2.3.9 Dirty

Big data sources can be loaded with junk and spam.

Some researchers believe that big data sources, especially online sources, are pristine because they are collected automatically. In fact, people who have worked with big data sources know that they are frequently dirty. That is, they frequently include data that do not reflect real actions of interest to researchers. Most social scientists are already familiar with the process of cleaning large-scale social survey data, but cleaning big data sources seems to be more difficult. I think the ultimate source of this difficulty is that many of these big data sources were never intended to be used for research, and so they are not collected, stored, and documented in a way that facilitates data cleaning.

The dangers of dirty digital trace data are illustrated by Back and colleagues’ (2010) study of the emotional response to the attacks of September 11, 2001, which I briefly mentioned earlier in the chapter. Researchers typically study the response to tragic events using retrospective data collected over months or even years. But, Back and colleagues found an always-on source of digital traces—the timestamped, automatically recorded messages from 85,000 American pagers—and this enabled them to study emotional response on a much finer timescale. They created a minute-by-minute emotional timeline of September 11 by coding the emotional content of the pager messages by the percentage of words related to (1) sadness (e.g., “crying” and “grief”), (2) anxiety (e.g., “worried” and “fearful”), and (3) anger (e.g., “hate” and “critical”). They found that sadness and anxiety fluctuated throughout the day without a strong pattern, but that there was a striking increase in anger throughout the day. This research seems to be a wonderful illustration of the power of always-on data sources: if traditional data sources had been used, it would have been impossible to obtain such a high-resolution timeline of the immediate response to an unexpected event.

Just one year later, however, Cynthia Pury (2011) looked at the data more carefully. She discovered that a large number of the supposedly angry messages were generated by a single pager and they were all identical. Here’s what those supposedly angry messages said:

“Reboot NT machine [name] in cabinet [name] at [location]:CRITICAL:[date and time]”

These messages were labeled angry because they included the word “CRITICAL,” which may generally indicate anger but in this case does not. Removing the messages generated by this single automated pager completely eliminates the apparent increase in anger over the course of the day (figure 2.4). In other words, the main result in Back, Küfner, and Egloff (2010) was an artifact of one pager. As this example illustrates, relatively simple analysis of relatively complex and messy data has the potential to go seriously wrong.

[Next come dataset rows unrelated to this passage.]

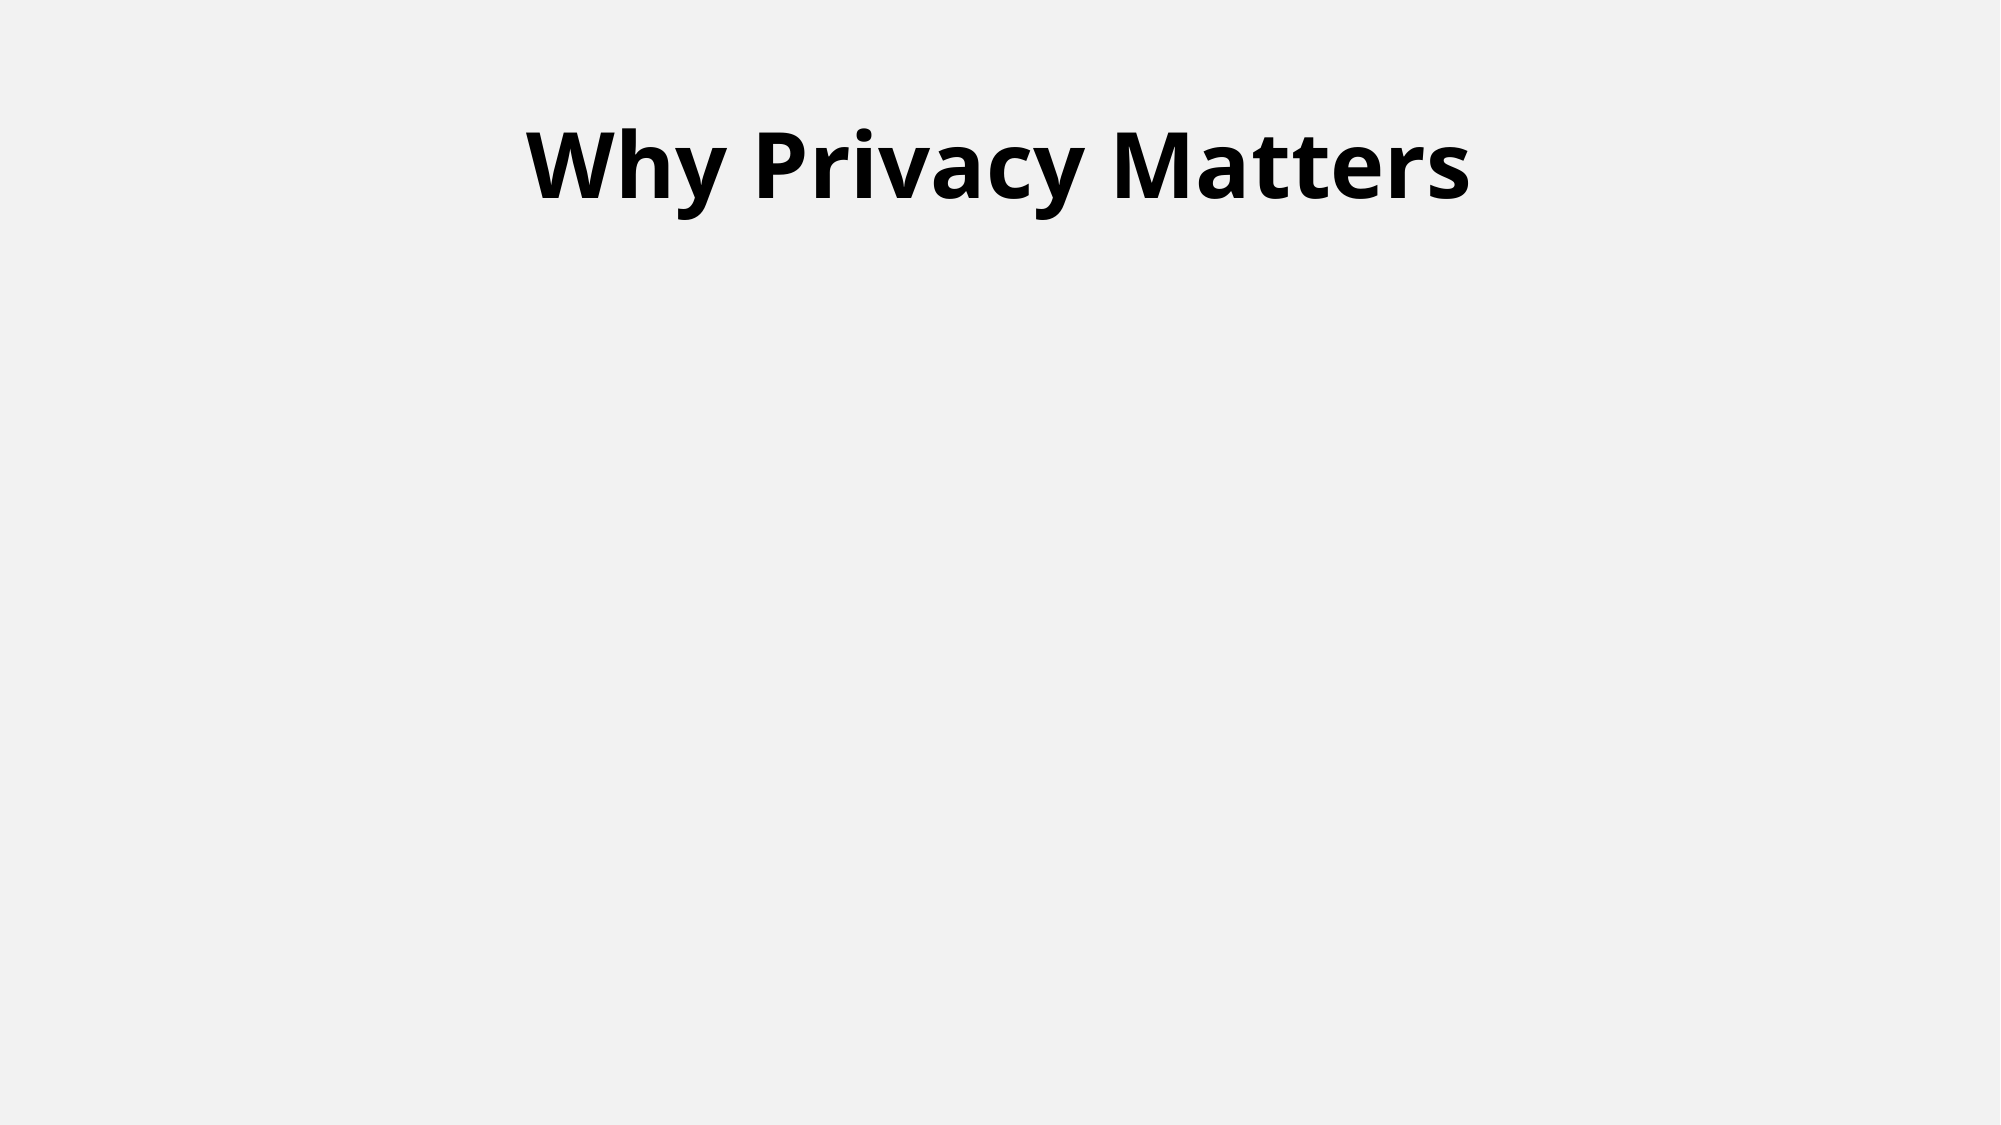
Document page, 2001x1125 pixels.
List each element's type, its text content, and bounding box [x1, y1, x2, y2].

title Why Privacy Matters [137, 59, 1863, 278]
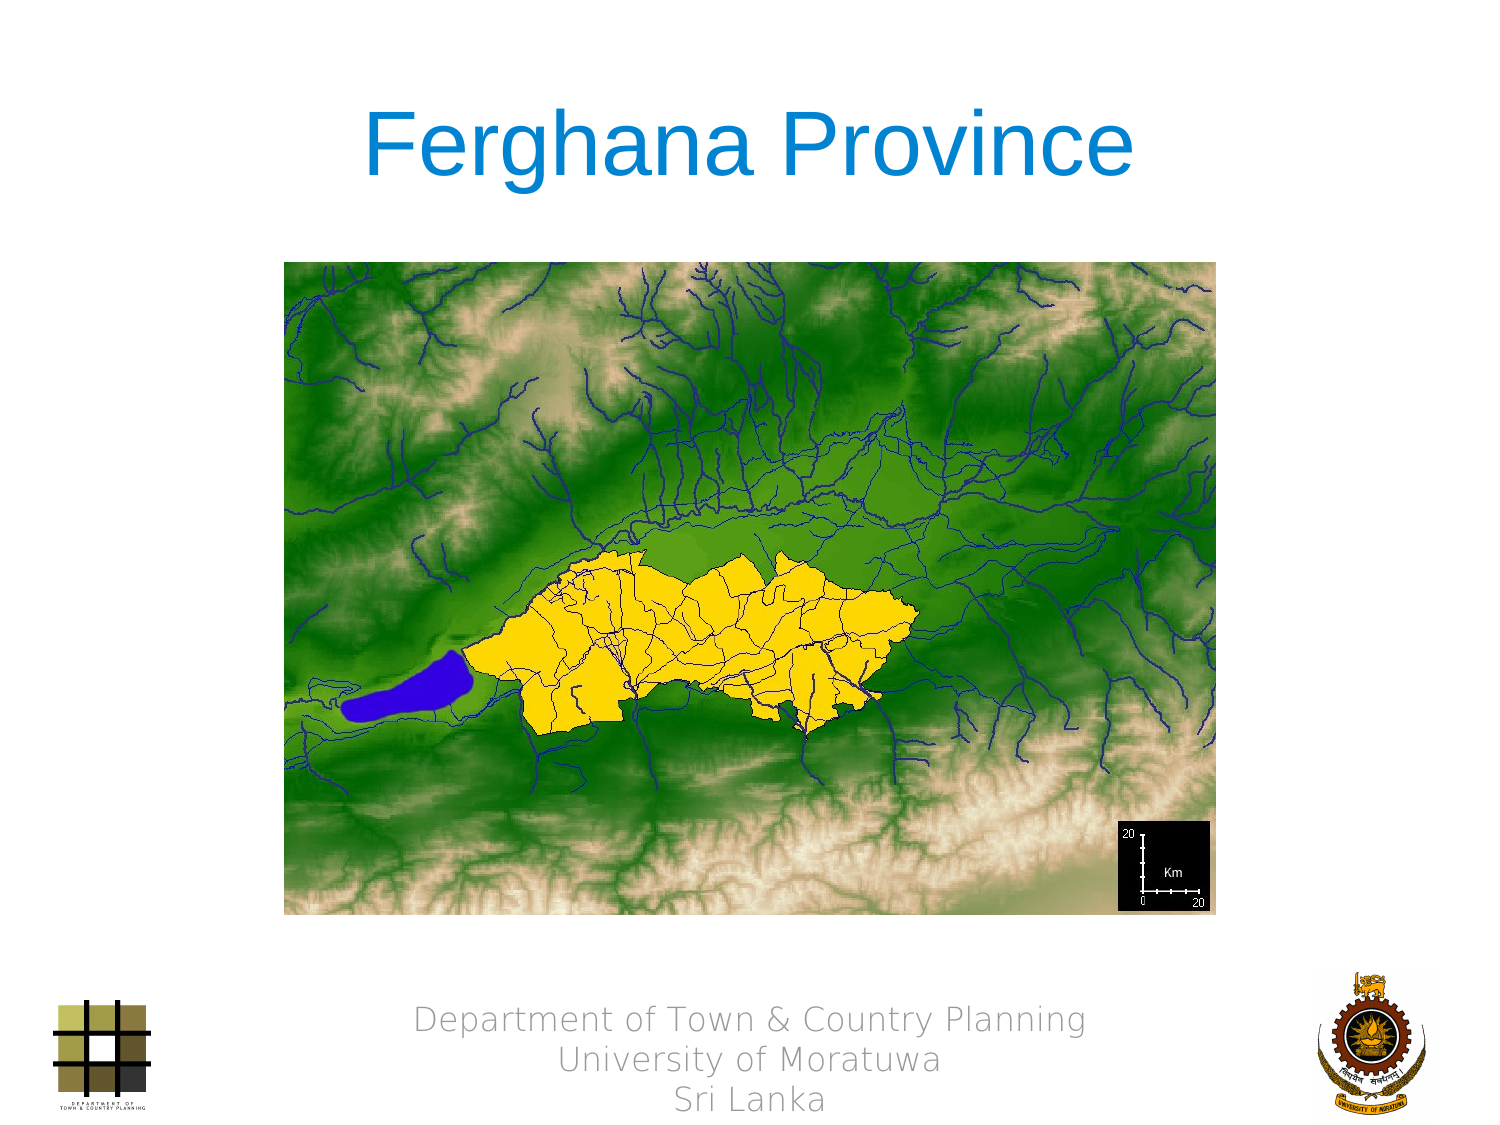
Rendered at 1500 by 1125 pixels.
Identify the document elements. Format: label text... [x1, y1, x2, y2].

picture [284, 262, 1216, 915]
title Ferghana Province [75, 45, 1426, 233]
picture [1312, 966, 1435, 1125]
picture [53, 1000, 151, 1110]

Figure 2.4: Estimated trends in anger over the course of September 11, 2001 based on 85,000 American pagers (Back, Küfner, and Egloff 2010, 2011; Pury 2011). Originally, Back, Küfner, and Egloff (2010) reported a pattern of increasing anger throughout the day. However, most of these apparently angry messages were generated by a single pager that repeatedly sent out the following message: Reboot NT machine [name] in cabinet [name] at [location]:CRITICAL:[date and time]. With this message removed, the apparent increase in anger disappears (Pury 2011; Back, Küfner, and Egloff 2011). Adapted from Pury (2011), figure 1b.

Figure 2.4: Estimated trends in anger over the course of September 11, 2001 based on 85,000 American pagers (Back, Küfner, and Egloff 2010, 2011; Pury 2011). Originally, Back, Küfner, and Egloff (2010) reported a pattern of increasing anger throughout the day. However, most of these apparently angry messages were generated by a single pager that repeatedly sent out the following message: “Reboot NT machine [name] in cabinet [name] at [location]:CRITICAL:[date and time]”. With this message removed, the apparent increase in anger disappears (Pury 2011; Back, Küfner, and Egloff 2011). Adapted from Pury (2011), figure 1b.

While dirty data that is created unintentionally—such as that from one noisy pager—can be detected by a reasonably careful researcher, there are also some online systems that attract intentional spammers. These spammers actively generate fake data, and—often motivated by profit—work very hard to keep their spamming concealed. For example, political activity on Twitter seems to include at least some reasonably sophisticated spam, whereby some political causes are intentionally made to look more popular than they actually are (Ratkiewicz et al. 2011). Unfortunately, removing this intentional spam can be quite difficult.

Of course what is considered dirty data can depend, in part, on the research question. For example, many edits to Wikipedia are created by automated bots (Geiger 2014). If you are interested in the ecology of Wikipedia, then these bot-created edits are important. But if you are interested in how humans contribute to Wikipedia, then the bot-created edits should be excluded.

There is no single statistical technique or approach that can ensure that you have sufficiently cleaned your dirty data. In the end, I think the best way to avoid being fooled by dirty data is to understand as much as possible about how your data were created.